● What to produce: The required output is the exact run of lines below that opens at the line with "focal_35mm: 120" and closes at the line with "exposure_s: 1/160".

Optical and exposure parameters:
%%

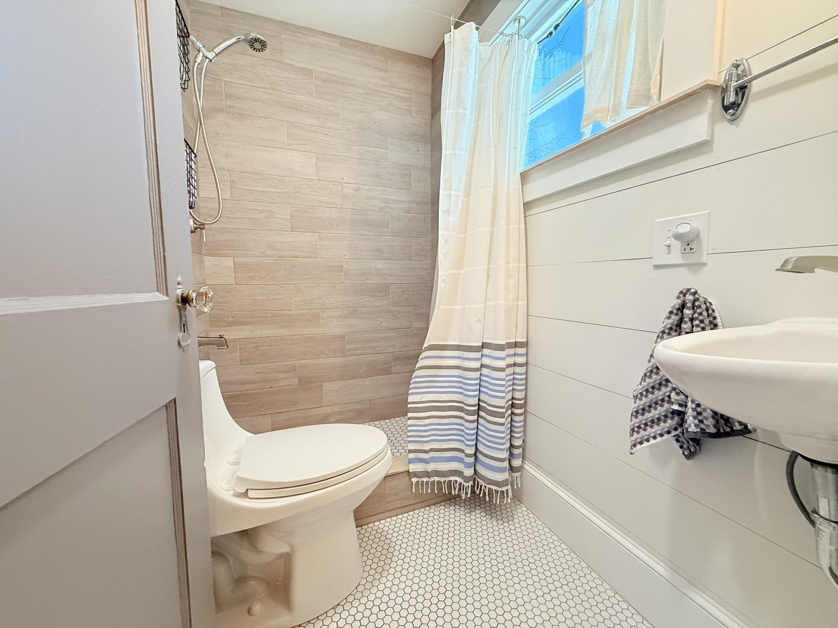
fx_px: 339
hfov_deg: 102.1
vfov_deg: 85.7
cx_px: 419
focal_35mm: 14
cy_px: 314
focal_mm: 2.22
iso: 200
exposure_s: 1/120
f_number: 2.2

%%
%%

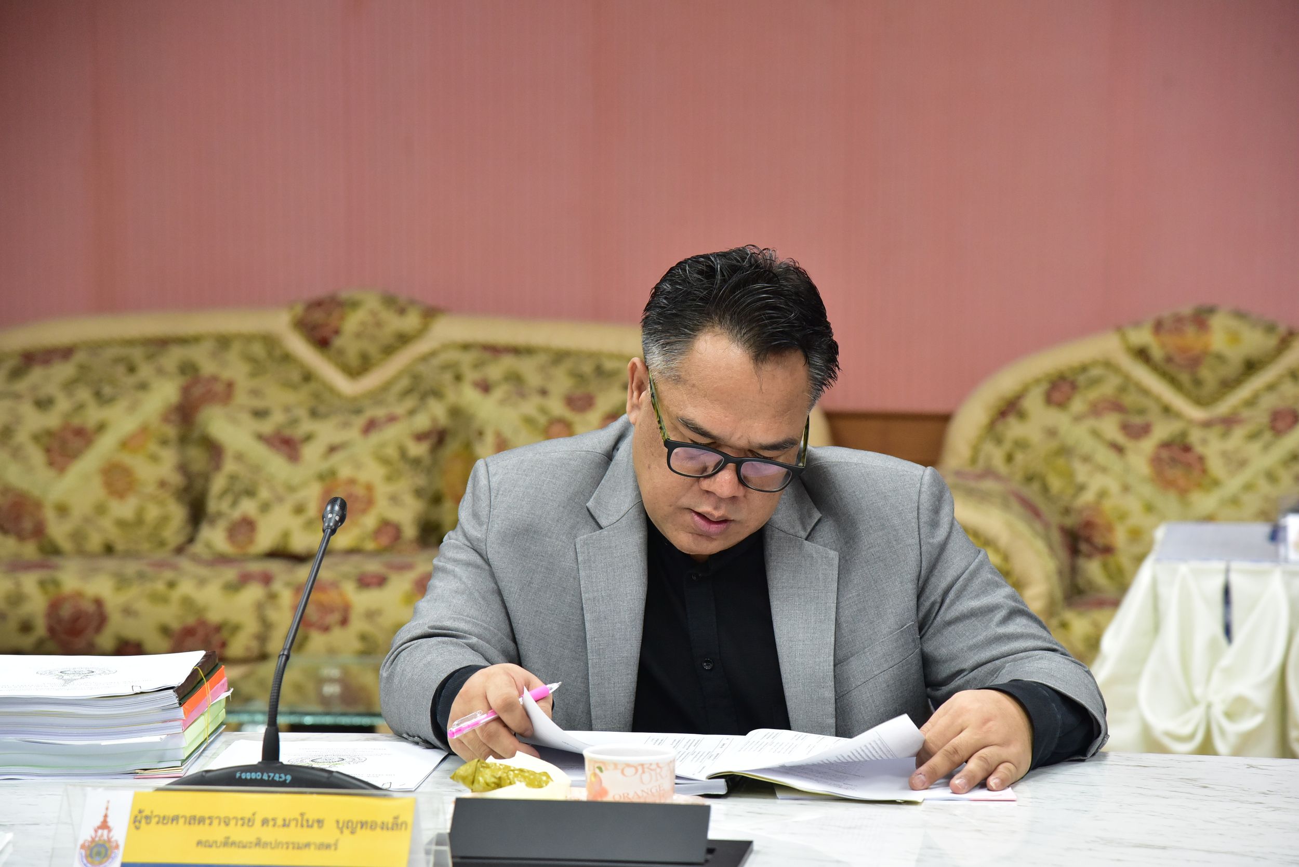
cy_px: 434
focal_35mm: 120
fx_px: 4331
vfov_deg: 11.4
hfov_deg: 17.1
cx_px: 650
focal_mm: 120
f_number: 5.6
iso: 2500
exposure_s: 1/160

%%
%%

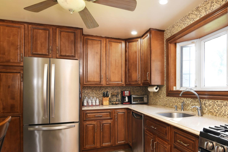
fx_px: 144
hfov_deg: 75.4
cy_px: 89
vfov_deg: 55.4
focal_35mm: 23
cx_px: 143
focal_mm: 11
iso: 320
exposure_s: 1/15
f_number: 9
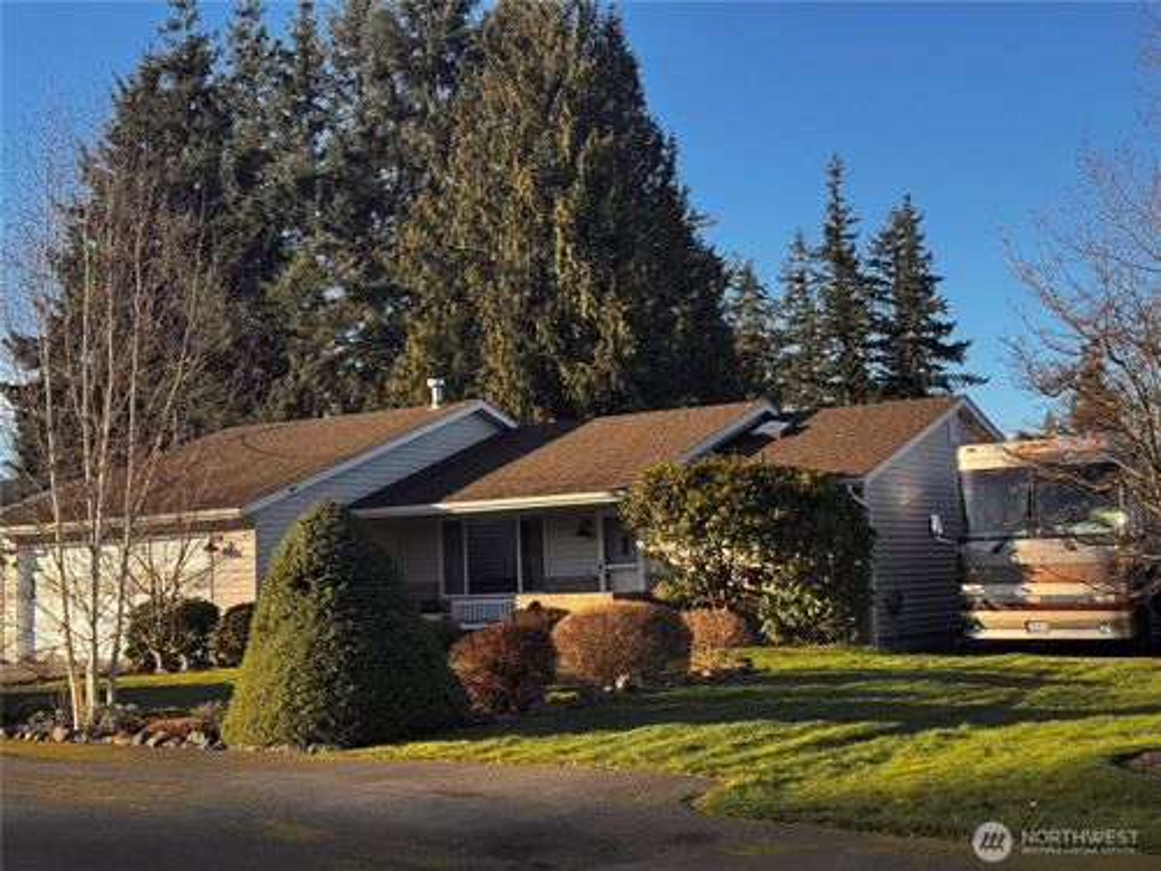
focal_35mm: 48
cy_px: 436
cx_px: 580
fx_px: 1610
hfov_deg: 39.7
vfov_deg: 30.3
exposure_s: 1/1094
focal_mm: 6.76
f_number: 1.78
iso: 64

%%

● Solution for this exercise:
focal_35mm: 120
fx_px: 4331
vfov_deg: 11.4
hfov_deg: 17.1
cx_px: 650
focal_mm: 120
f_number: 5.6
iso: 2500
exposure_s: 1/160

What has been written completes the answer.